Polyvinyl chloride (PVC) is widely used in construction, transportation, packaging, interior decoration materials and other fields due to its rich source of raw materials, high hardness, chemical resistance, and transparent products.
However, PVC materials have poor impact toughness and are prone to brittle fracture when subjected to external impact, so it needs to be toughened and modified. For example, calcium carbonate (light calcium carbonate and heavy calcium carbonate) is used in PVC products, which is mainly used as a filler to reduce costs and have an impact on the processing and performance of the product.
1. What is the difference between different calcium carbonate filled modified PVC?
Calcium carbonate can play a skeleton role in PVC products, which has a great effect on the dimensional stability of the products, can also improve the hardness of the products, and improve the surface gloss and surface smoothness of the products.

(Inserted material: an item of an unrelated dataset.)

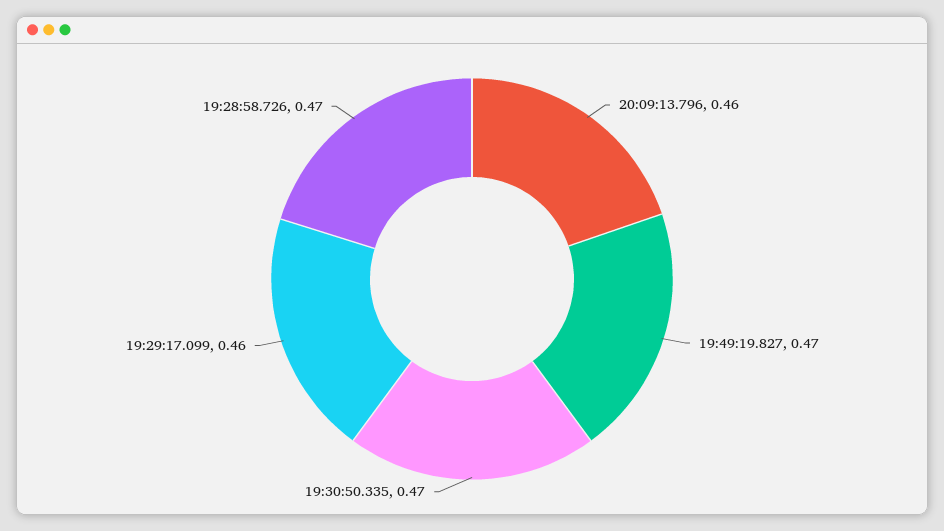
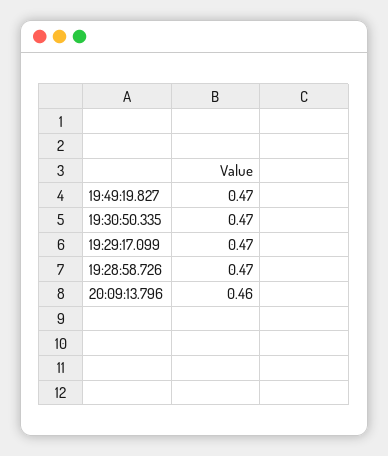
19:29:17.099: 0.46 -> 0.47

Heavy calcium carbonate: wet-process heavy calcium has fine particle size, narrow particle size distribution, low oil absorption value, large specific surface area, and stable product, and is widely used in PVC products. Taking PVC calendered film as an example, wet-process heavy calcium has obvious reinforcing effects on its hiding power, heat resistance, and tensile strength, and can replace light calcium and nano-calcium.
Light calcium carbonate: Adding light calcium carbonate can increase the volume and reduce the cost. At the same time, it can also improve the dimensional stability, hardness and rigidity of rigid PVC products, and improve the processing performance of plastics.
Nano-calcium carbonate: The application of nano-active calcium carbonate in the production of PVC pipes has improved the tensile yield strength, elongation at break, and longitudinal retraction of the pipes.
2. What should be paid attention to when calcium carbonate is filled with modified PVC?
The traditional modification method is to modify PVC by using an elastomer toughener, which sacrifices the original modulus, hardness, rigidity, thermal deformation temperature and other properties of the material while improving the toughness of the material; the use of rigid particles avoids the above-mentioned The reduction in performance can also significantly reduce costs.
However, since the surface properties of inorganic rigid particles are quite different from those of PVC resin, the toughening effect is affected by many factors. Such as: the processing method, composition, size, shape, degree of dispersion, molding processing conditions, etc. of inorganic rigid particles.